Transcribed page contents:
^^^^

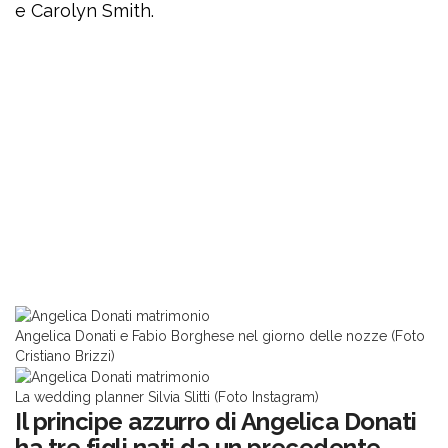
e Carolyn Smith.
Angelica Donati e Fabio Borghese nel giorno delle nozze (Foto
Cristiano Brizzi)
La wedding planner Silvia Slitti (Foto Instagram)
Il principe azzurro di Angelica Donati
ha tre figli nati da un precedente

^^^^

■ **To-do item**: Gather every line above that contains the string "Foto", and copy each such line in full. The match is case-sensitive.

■ **Solution to the exercise**:
Angelica Donati e Fabio Borghese nel giorno delle nozze (Foto
La wedding planner Silvia Slitti (Foto Instagram)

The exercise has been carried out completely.